Outro ponto forte é a atuação de Aubrey Plaza, que interpreta Lenny Busker, mais uma das pacientes no hospital psiquiátrico onde David foi internado. Sem spoilers, vou dizer apenas que eu acho maravilhoso a série permitir que uma atriz faça esse tipo de trabalho – o tipo de papel que em geral é reservado a atores, homens. Não vou entrar em detalhes aqui, mas juro que vocês vão entender quando assistirem. Aubrey surpreende o público com uma performance intensa, por vezes perturbadora. Ela está incrível no papel e eu sinceramente não consigo imaginar alguém melhor para dar vida à personagem!

Por último, um detalhe importante: a série tem um vilão que é gay e, aleluia!, não cai naquele veeeelho estereótipo. Se você não sabe por que isso seria um problema, que tal começar por esse artigo legal do Lado Bi? O fato é que a homossexualidade (ou bissexualidade) é usada com frequência em filmes, séries e desenhos animados para identificar um personagem como ameaçador, perverso ou anormal – ou seja, é mais uma das características que fazem dele o vilão. Já em Legion acontece justamente o contrário. A gente fica sabendo que o personagem é gay no primeiro episódio em que ele demonstra traços de humanidade (empatia, bondade, carinho, até medo). É bem interessante a forma como a série constrói isso e estabelece uma relação oposta entre as atitudes controversas do personagem e a sua forma de amar, sua sexualidade.

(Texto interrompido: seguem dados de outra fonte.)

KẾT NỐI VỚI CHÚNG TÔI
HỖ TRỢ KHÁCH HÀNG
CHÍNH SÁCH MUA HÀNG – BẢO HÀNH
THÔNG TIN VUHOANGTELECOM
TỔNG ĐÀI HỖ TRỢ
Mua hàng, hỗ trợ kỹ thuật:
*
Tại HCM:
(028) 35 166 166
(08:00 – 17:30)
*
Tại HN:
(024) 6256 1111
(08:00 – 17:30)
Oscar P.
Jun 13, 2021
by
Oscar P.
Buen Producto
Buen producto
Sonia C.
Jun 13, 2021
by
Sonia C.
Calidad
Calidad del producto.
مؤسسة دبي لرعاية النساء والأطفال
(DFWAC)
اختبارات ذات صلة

Ainda nessa linha, vale lembrar que boa parte da história – ao menos durante essa primeira temporada – se passa em uma instituição psiquiátrica, onde David já está internado há alguns anos. A série consegue abordar o tema com sutileza, sem recorrer ao clichê (tão comum no suspense e no terror) de demonizar a doença mental ou mesmo os pacientes psiquiátricos. É mais um entre os “detalhes” que não apenas tornam o enredo mais inteligente, como conferem originalidade à produção.

Legion tem uma proposta original e realmente traz algo novo pros shows de super-heróis. E para quem ficou curioso sobre a relação de David Haller com os X-Men, tudo indica que eles vão explorar isso na segunda temporada. Vale a pena acompanhar!